The Life of the White Mare is the third in a series of diaries documenting life on the Italian hill farm Pratale, where Etain Addey and her partner Martin “dug in” over four decades ago to make it their home and raise their family. Sensuously embedded within the natural world, they have put into practice the voluntary simplicity of pre-modern life, living “a more fertile vision of ourselves contained in a living cosmos”. Like her previous two diaries, A Silent Joy and From the Deep Well (reviewed in Resurgence & Ecologist Issue 304) The Life of the White Mare charts the cycle of the seasons over several years through monthly entries, punctuated, coloured and highlighted by the seeming timeless symbolism of the Celtic festivals: Beltane and the coming of summer, the Lughnasa harvest festival, liminal Samhain, and finally Imbolc at the end of winter.

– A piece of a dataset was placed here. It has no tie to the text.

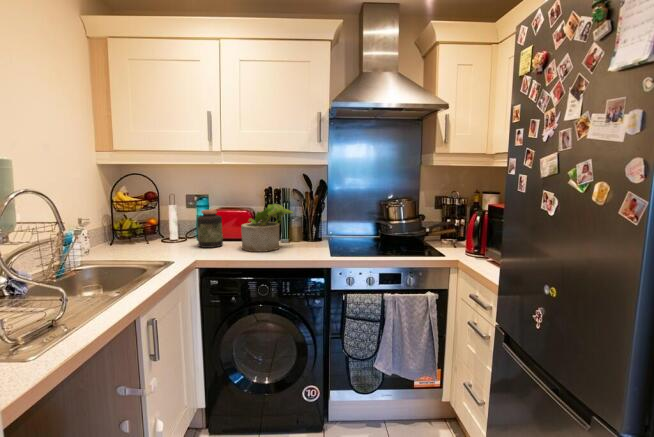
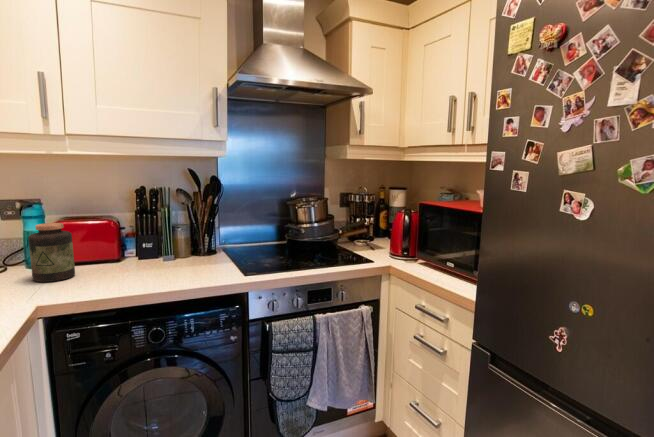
potted plant: present [241,204,293,252] -> none [108,210,185,281]

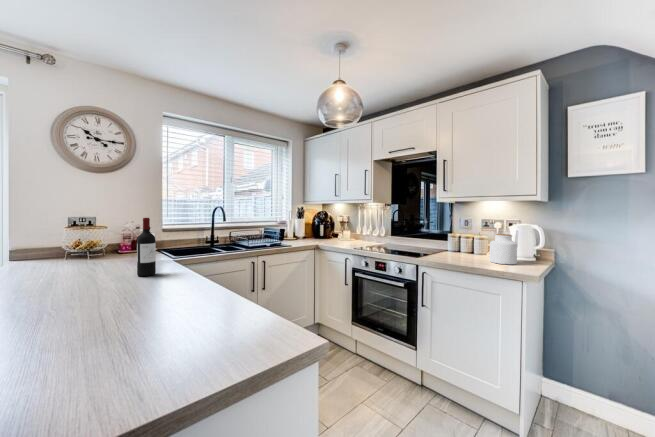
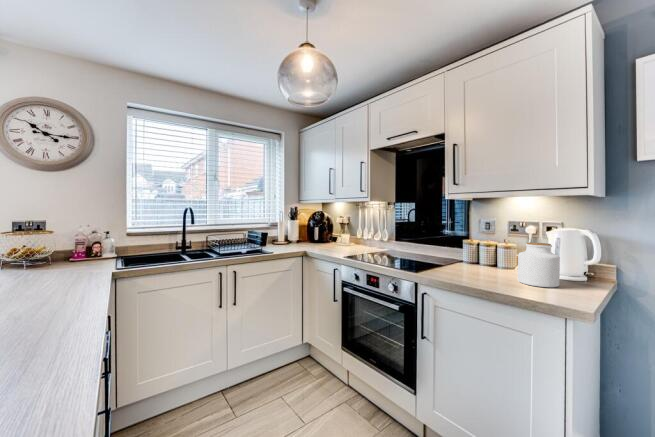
wine bottle: present [137,218,156,276] -> none [29,223,58,299]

Addey’s passion for life and its rhythms, her compassion for her fellow creatures, and her interest in all forms and expressions of life – plants, soil, the moods of the weather, and even stones – carry the reader along in a rhapsodic celebration of our indigenous participation in all creation. It is the retraining of our awareness that this book subtly and colourfully carries out, re-enshrining the secular, restoring the world to its inherently living, breathing, “electrifying interiority”.
Yet its title enigmatically points to an even deeper message for our times, a message about the meaning of sacrifice. The book opens with the tragic death of their beloved white mare, Imperia, whilst giving birth to a foal on the eve of their eldest daughter Melissa’s wedding celebration at Pratale. This event sets in motion an intense search for understanding. What does it mean, the extraordinary synchronicity of this death at the same time as the life-affirming ritual of marriage? Addey tells us it is “as if Life itself had organised a sacrifice of something tangible for us in exchange for the intangible blessing of unity”, and she “came to wonder whether the world itself doesn’t possess this ancient language of fertile exchange and speaks to us in events even though we are no longer able to initiate the dialogue”. The language of sacred exchange is very ancient: since the dawn of humankind people have carried out sacrificial rituals, offering something tangible and valuable, like a beautiful animal, in order to receive from “the mysterious power that holds the universe together” something also highly valued but less tangible – good health, fair weather, or peace. Commenting on Imperia’s death, Addey suggests: “The sacrifice was not about particular human individuals but about the renewal of the world and the presence of all the guests was an act of collective human participation in that renewal.”
Today we have entered into a time of planetary crisis and transformation. In his 2015 groundbreaking encyclical, Laudato Si: On Care for Our Common Home, Pope Francis pointed out: “A certain way of understanding human life and activity has gone awry, to the serious detriment of the world around us.” With the daily sacrifice of human lives, with suffering and hardship, could this global pandemic be speaking to us in that ancient language of sacred exchange, calling for collective renewal of the world, and especially of our place within it?